For the model_class objects a quicklook function exists to depict a certain time step of what you loaded:
>>> mco.quicklook(m=True) # for a map
>>> mco.quicklook(a=True) # for a map
6. Collocating model and observations
One main focus of wavy is to ease the collocation of observations and numerical wave models for the purpose of model validation. If you have available the necessary satellite data and model data you can proceed with collocation:
Collocation of satellite and wave model
>>> from wavy.satellite_module import satellite_class as sc
>>> from wavy.collocation_module import collocation_class as cc
>>> # retrieve the satellite data for the region
>>> nID = "cmems_L3_NRT"
>>> name = "s3a"
>>> sd = "2024-10-17 07"
>>> ed = "2024-10-17 09"
>>> sco = sc(sd=sd, nID=nID, name=name, ed=ed, region='Moz').populate()
>>> # collocate the model
>>> model = 'era5Moz'
>>> cco = cc(oco=sco, model=model, leadtime='best', distlim=6, twin=180)
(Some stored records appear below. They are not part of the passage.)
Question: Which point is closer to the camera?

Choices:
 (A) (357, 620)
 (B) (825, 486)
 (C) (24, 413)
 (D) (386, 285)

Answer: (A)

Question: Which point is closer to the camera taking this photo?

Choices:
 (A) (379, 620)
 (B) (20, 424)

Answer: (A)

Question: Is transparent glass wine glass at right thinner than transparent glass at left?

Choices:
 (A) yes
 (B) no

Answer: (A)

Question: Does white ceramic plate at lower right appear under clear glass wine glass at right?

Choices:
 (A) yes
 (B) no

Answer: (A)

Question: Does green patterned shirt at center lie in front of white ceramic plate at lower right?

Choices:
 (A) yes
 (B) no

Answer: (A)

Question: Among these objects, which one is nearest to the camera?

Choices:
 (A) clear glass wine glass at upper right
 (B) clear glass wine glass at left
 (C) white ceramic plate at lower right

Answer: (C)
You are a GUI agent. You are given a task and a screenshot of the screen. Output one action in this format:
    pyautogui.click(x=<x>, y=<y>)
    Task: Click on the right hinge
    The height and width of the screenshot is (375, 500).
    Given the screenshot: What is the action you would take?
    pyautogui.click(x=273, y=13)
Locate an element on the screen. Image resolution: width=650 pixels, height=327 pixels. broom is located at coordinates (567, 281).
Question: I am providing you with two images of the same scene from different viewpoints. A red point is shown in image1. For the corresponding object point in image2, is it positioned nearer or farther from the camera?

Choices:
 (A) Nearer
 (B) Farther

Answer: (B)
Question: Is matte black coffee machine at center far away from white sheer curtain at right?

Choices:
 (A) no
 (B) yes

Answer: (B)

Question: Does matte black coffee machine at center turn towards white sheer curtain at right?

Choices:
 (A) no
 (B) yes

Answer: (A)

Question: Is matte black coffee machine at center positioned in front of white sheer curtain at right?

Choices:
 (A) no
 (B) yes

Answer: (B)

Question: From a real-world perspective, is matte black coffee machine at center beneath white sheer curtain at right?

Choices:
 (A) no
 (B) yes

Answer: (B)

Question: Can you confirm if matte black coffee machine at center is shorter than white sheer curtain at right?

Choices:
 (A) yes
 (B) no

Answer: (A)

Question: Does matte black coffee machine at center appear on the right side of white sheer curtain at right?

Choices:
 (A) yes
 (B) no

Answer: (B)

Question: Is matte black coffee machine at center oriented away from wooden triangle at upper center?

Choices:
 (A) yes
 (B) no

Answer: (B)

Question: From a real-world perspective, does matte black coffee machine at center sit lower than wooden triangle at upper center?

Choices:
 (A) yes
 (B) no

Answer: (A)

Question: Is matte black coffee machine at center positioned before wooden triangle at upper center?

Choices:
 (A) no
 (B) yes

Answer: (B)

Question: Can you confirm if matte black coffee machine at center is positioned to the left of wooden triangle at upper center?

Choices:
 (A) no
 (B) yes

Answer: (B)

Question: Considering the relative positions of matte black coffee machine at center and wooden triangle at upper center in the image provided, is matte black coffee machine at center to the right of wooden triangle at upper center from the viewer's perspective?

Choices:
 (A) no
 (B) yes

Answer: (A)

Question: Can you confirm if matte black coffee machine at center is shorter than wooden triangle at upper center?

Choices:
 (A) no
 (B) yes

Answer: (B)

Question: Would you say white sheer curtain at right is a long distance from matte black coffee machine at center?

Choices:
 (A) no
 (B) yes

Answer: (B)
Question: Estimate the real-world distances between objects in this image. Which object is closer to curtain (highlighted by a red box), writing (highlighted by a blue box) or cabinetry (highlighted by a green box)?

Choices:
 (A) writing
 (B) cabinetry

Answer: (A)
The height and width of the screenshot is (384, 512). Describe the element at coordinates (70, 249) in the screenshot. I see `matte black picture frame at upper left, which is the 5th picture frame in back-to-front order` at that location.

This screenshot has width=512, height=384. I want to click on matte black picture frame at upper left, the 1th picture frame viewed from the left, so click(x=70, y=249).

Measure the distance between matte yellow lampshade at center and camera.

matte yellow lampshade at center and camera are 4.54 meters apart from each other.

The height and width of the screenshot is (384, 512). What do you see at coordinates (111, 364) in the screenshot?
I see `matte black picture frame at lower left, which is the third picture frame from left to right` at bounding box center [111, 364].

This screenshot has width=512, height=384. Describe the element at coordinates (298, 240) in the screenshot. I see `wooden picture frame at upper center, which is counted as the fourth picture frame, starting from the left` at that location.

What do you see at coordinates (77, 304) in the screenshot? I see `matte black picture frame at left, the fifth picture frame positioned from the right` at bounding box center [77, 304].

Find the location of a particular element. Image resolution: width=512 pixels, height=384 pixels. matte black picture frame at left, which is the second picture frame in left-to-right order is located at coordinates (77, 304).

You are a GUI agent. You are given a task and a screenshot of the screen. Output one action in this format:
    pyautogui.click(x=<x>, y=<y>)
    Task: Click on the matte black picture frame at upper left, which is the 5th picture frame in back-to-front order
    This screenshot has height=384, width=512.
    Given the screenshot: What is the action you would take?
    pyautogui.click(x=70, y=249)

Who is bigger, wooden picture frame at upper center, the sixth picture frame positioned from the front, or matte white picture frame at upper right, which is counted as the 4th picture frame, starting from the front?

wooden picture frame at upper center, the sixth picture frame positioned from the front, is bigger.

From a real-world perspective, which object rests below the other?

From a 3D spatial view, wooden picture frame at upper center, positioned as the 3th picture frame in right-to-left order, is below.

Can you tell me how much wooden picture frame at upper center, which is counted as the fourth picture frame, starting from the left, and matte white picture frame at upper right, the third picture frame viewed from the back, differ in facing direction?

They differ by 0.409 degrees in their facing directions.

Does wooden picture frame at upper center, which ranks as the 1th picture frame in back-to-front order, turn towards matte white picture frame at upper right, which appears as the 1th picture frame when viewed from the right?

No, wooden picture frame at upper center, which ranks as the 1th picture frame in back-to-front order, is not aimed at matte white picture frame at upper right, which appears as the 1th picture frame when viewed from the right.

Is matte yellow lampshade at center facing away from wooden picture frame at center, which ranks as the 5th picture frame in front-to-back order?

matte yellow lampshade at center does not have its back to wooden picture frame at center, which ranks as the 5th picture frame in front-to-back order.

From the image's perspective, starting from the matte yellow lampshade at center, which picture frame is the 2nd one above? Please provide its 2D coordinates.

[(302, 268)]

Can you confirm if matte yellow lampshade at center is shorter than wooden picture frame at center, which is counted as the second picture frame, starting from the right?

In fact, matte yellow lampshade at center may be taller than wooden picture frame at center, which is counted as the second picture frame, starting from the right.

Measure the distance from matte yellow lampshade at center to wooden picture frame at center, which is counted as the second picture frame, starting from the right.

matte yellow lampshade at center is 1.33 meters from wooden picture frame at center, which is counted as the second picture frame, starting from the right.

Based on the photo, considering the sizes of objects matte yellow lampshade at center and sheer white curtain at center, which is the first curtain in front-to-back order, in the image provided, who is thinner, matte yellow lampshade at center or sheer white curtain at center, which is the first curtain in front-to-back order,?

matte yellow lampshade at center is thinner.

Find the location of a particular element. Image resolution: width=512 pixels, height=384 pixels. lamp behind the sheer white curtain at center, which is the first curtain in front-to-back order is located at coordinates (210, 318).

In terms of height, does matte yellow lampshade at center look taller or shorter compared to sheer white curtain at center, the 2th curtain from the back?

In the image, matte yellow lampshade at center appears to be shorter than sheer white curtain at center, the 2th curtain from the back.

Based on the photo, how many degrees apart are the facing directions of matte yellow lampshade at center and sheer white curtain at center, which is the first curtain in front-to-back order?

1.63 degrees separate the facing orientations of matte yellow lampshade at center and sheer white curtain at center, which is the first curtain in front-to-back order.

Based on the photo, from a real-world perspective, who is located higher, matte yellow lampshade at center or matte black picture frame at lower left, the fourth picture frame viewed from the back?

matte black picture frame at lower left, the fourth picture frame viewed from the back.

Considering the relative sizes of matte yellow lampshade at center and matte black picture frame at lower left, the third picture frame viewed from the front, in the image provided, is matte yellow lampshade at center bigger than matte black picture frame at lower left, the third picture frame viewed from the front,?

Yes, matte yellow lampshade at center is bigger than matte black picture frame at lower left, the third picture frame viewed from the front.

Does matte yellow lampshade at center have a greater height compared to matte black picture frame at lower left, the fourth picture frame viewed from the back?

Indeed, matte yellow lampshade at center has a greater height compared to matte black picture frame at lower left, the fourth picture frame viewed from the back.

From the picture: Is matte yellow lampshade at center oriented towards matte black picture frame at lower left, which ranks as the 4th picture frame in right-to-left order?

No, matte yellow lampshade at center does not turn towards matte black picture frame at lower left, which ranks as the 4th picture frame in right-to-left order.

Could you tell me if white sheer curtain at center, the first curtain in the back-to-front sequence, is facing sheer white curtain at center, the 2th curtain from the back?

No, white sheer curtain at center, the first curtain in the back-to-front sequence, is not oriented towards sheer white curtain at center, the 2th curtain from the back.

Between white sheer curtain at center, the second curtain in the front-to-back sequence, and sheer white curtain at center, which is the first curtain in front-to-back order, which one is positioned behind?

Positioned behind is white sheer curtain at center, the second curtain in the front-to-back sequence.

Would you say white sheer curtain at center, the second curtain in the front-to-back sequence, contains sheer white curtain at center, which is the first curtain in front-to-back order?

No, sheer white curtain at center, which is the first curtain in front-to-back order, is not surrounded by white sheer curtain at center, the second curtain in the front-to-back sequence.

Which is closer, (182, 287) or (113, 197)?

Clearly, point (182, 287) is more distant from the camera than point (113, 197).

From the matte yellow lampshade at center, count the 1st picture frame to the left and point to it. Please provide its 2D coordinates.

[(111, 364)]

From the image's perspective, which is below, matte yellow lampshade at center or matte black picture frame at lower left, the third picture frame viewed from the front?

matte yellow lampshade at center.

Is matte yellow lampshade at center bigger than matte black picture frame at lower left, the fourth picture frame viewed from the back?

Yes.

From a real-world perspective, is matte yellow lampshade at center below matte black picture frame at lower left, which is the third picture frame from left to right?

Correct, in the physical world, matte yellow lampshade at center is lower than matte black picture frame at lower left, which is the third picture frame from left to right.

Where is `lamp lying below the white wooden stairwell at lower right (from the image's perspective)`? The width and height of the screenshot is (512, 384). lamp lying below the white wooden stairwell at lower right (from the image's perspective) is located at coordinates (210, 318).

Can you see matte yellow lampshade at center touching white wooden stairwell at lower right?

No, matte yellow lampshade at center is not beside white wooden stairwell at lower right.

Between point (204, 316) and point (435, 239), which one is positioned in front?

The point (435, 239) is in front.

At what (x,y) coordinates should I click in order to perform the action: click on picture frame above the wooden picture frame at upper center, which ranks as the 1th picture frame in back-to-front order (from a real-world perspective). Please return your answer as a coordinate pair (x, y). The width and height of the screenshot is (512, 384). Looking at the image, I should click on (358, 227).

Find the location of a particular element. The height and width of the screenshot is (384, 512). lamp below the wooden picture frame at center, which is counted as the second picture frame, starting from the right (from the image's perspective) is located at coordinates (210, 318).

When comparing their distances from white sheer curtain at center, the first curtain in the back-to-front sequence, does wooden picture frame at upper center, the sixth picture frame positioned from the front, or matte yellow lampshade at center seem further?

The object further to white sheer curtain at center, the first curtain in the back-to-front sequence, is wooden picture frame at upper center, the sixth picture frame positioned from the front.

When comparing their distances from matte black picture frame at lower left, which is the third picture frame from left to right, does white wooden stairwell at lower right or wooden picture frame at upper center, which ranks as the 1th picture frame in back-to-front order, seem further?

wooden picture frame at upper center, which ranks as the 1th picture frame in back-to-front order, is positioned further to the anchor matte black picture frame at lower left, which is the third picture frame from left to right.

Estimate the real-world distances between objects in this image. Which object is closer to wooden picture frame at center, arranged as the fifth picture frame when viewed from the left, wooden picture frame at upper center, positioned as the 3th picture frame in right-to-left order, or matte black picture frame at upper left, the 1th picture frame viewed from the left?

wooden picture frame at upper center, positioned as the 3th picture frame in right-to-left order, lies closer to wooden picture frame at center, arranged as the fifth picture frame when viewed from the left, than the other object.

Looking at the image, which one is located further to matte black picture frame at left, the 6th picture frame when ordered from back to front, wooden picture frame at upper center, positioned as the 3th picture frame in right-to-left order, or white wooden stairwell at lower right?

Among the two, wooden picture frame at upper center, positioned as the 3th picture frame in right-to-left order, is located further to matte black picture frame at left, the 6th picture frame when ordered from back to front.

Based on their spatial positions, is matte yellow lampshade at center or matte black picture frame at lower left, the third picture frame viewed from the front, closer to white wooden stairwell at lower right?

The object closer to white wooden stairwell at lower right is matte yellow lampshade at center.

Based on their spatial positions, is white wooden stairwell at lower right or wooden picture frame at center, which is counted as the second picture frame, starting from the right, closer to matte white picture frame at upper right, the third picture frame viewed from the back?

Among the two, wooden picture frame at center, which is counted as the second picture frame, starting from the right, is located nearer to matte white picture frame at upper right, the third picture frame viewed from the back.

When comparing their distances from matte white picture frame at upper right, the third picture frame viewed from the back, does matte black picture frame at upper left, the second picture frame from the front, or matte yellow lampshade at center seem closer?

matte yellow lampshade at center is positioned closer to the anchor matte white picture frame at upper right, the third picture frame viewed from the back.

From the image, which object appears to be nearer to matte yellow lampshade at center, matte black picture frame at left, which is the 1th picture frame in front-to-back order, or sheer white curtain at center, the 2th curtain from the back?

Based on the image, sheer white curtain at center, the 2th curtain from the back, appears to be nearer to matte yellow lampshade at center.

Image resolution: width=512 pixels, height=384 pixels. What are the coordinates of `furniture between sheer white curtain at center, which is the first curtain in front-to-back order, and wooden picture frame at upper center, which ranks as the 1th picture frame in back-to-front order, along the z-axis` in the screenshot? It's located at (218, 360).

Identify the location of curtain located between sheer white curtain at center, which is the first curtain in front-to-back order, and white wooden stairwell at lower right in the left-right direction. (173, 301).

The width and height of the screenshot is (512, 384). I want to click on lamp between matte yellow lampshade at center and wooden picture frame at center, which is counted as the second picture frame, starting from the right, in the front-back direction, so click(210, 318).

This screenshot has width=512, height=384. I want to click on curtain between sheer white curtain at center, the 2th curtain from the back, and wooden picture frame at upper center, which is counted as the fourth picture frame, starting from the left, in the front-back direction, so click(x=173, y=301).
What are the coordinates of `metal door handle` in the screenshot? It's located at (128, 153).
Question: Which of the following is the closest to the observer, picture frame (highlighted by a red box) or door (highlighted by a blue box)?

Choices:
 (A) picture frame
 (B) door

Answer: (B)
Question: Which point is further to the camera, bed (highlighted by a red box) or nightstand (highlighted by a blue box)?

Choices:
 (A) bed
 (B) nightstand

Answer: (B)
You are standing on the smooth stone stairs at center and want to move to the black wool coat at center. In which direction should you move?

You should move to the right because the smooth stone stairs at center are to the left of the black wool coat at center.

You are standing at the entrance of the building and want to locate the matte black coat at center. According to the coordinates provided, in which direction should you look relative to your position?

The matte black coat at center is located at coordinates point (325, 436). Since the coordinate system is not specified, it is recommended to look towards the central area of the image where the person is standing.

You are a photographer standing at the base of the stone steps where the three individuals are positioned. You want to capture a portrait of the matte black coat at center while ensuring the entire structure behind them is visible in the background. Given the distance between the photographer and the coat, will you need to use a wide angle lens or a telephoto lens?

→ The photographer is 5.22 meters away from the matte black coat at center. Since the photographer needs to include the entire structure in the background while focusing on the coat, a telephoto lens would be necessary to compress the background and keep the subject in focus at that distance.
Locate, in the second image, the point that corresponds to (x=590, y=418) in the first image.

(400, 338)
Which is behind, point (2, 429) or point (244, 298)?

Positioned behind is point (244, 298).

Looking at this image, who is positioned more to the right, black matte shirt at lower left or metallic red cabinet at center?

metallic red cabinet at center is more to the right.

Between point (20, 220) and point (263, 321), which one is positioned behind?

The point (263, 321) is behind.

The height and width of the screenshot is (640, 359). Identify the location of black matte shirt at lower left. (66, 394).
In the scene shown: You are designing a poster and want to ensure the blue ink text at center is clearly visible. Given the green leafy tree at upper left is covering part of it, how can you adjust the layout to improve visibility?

distlim is the distance limit for collocation in km and date_incr is the time step increase in hours. One can also add a keyword for the collocation time window. The default is +-30min which is equivalent to adding twin=30. In this case ERA only had 6h time steps which makes it a bit more unlikely that satellite crossings and model time steps coincide. Increasing twin helps, however, it means we assume quasi-stationarity for this time period.
Using the quicklook function again (cco.quicklook(a=True)) will enable three plots this time, a time series plot (ts=True), a map plot (m=True), and a scatter plot (sc=True)
cco.quicklook(a=True)
7. Validate the collocated time series
Having collocated a quick validation can be performed using the validationmod. validation_specs.yaml can be adjusted.
>>> val_dict = cco.validate_collocated_values()
# ---
Validation stats
# ---
Correlation Coefficient: 0.60
Mean Absolute Difference: 0.54
Root Mean Squared Difference: 0.63
Normalized Root Mean Squared Difference: 0.20
Debiased Root Mean Squared Difference: 0.59
Bias: -0.22
Normalized Bias: -0.07
Scatter Index: 18.82
Model Activity Ratio: 1.31
Mean of Model: 2.91
Mean of Observations: 3.13
Number of Collocated Values: 6
The entire validation dictionary will then be in val_dict.